Le loup sermonne d’abord le pauvre petit animal et lui dit qu’à cause de lui l’eau de la rivière est troublée et qu’il ne peut plus boire une eau claire. L’agneau se défend, prouve sa bonne foi en expliquant qu’il se désaltère très loin du loup, et qu’il ne le gêne pas.
Le loup l’accuse ensuite d’avoir dit du mal de lui l’année d’avant et d’avoir été irrespectueux, mais le petit agneau n’était même pas né à cette période.
Enfin il explique que de toute façon, les agneaux et les moutons, sans oublier les bergers et leurs chiens lui rendent la vie impossible.
Pur conclure la conversation, l’animal sauvage se jette sur l’agneau et l’emporte pour le dévorer dans la forêt.
Pierre l’un des élèves semble attristé et surtout ne comprend pas très bien pourquoi cette fable se finit aussi mal : « D’habitude les poésies sont plus joyeuses… ».
La maîtresse explique qu’une fable est un type bien précis de texte. A l’époque où elle a été écrite, il était compliqué de critiquer par exemple le roi ou les nobles ou leurs comportements inacceptables, et c’est pour cela que Jean de la Fontaine mettait en scène des animaux.
Après quelques instants, les élèves posent de nombreuses questions.
« Maitresse, pourquoi est-ce que la fable commence par la raison du plus fort est toujours la meilleure ?
- Le loup est le plus fort de l’histoire ? C’est bien cela ?
- Pourtant il accuse l’agneau à tort et finit par le manger. Pourquoi avoir trouvé autant d’excuses ?
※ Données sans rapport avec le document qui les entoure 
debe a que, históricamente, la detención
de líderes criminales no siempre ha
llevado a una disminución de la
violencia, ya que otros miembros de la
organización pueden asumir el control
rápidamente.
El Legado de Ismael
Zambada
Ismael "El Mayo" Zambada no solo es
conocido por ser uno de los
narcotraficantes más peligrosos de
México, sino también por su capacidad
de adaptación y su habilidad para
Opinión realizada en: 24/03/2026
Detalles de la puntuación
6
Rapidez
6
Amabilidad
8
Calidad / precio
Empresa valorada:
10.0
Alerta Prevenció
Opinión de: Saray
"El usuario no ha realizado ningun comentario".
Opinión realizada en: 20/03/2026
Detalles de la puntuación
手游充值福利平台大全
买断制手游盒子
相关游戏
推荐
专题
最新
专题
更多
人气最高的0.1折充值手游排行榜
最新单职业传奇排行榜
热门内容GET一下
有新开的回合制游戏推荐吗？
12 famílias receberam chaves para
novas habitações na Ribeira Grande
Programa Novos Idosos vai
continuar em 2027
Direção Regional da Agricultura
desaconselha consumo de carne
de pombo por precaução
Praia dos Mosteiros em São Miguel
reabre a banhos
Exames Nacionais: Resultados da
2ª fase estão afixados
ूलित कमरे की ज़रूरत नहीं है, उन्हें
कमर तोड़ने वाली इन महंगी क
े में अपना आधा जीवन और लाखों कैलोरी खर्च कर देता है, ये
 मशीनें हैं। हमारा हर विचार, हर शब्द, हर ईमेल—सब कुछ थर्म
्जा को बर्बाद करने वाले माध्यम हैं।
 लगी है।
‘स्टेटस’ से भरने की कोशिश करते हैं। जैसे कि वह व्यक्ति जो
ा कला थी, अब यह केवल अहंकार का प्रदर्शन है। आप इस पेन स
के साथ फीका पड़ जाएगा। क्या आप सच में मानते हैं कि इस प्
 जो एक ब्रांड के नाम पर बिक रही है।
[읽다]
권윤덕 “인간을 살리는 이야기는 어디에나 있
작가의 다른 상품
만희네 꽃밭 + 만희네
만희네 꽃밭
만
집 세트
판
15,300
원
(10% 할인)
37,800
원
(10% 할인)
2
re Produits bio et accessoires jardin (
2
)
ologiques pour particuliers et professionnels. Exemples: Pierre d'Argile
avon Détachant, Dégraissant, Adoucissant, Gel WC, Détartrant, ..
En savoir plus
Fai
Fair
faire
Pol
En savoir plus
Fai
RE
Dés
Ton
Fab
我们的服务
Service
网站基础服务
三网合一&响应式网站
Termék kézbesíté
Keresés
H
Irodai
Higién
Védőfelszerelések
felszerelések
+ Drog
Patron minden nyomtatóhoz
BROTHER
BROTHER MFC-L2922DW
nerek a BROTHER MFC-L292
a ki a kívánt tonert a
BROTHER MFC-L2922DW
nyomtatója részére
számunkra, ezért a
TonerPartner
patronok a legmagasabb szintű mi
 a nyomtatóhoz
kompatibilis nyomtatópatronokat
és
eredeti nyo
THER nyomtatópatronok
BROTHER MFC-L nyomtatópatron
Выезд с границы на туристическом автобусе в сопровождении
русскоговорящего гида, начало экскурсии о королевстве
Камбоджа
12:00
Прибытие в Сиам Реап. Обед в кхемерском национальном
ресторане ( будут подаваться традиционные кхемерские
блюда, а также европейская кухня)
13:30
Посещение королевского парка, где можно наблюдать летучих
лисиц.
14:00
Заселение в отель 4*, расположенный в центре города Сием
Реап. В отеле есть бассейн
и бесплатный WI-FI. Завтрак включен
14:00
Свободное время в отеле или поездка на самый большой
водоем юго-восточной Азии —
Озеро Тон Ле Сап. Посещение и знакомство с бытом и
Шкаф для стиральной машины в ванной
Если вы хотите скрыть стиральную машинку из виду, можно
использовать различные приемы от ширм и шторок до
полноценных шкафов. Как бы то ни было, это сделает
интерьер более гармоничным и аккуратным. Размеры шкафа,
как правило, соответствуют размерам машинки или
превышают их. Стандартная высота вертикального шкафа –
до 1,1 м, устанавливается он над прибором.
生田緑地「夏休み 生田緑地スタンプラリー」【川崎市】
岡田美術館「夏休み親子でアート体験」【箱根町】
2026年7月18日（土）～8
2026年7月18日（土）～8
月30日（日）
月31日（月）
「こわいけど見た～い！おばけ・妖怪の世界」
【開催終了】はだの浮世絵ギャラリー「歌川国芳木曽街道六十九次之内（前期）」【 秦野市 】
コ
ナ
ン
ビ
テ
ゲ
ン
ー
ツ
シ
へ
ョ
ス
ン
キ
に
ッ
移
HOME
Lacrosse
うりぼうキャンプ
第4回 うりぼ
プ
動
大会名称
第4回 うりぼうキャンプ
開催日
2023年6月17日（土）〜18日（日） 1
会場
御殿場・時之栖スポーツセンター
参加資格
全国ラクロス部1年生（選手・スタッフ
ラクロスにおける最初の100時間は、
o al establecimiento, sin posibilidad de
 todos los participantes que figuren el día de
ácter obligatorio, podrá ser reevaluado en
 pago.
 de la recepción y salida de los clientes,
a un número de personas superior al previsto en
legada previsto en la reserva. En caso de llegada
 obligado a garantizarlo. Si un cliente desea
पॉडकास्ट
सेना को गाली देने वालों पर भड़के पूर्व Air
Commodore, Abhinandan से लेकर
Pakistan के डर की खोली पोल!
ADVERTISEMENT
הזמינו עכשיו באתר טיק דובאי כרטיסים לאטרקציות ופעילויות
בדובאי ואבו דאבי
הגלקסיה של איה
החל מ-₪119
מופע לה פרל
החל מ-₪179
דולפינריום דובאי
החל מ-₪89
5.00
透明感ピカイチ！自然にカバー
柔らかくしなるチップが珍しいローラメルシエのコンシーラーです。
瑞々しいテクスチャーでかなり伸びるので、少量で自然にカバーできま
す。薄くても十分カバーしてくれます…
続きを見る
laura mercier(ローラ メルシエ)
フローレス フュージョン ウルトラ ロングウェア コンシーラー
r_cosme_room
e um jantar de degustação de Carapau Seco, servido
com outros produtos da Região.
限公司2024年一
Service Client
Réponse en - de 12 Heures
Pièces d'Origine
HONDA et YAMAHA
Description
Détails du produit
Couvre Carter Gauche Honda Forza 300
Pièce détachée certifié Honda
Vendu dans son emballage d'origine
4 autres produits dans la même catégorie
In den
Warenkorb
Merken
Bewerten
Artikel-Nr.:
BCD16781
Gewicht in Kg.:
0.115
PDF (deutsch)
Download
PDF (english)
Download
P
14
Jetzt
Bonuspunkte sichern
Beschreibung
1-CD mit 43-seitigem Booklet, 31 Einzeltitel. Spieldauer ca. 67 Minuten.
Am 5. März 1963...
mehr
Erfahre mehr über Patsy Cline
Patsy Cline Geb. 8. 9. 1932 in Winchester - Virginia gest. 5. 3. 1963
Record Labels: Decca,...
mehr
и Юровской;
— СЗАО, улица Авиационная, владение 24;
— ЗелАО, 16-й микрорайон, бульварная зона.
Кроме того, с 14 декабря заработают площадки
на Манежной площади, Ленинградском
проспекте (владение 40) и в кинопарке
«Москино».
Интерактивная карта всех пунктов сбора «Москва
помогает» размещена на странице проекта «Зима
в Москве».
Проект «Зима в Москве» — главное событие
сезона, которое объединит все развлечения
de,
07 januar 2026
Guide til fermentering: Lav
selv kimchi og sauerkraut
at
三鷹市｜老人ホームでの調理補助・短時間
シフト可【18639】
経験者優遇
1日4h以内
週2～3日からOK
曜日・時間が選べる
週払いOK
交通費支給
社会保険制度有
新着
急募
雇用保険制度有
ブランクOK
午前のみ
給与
- Il n’avait qu’à le manger immédiatement !
- Cela veut dire que si on est fort on a forcément raison et que l’on a tous les droits ? »
Mme Pétronille explique la morale de cette histoire contenue dans la phrase débutant la fable. L’auteur voulait expliquer que nombre de comportements inacceptables de son époque comme l’exploitation de la misère par les riches, les procès qui donnaient raisons aux nobles et aux puissants étaient nombreux.
Ce n’était pas toujours la justice qui l’emportait, mais plutôt le pouvoir et la richesse. À l’époque, l’auteur ne pouvait pas dire franchement que tous ces comportements l’horrifiaient et le mettaient en colère, ainsi il espérait instruire les hommes, les amener au changement en mettant en scène des animaux.
Malgré les explications de la maîtresse, certains élèves se posent encore beaucoup de questions.
« Est-ce encore comme ça de nos jours ? S’inquiète alors Paul.
- Pas trop en Suisse, mais dans d’autres pays, ça existe sûrement, ajoute Théodore, un autre élève.
- Effectivement, dans de nombreuses situations des gens puissants ou riches, des dirigeants de certains pays abusent de leur pouvoir et se comportent comme le loup de la fable… » Soupire Mme Pétronille.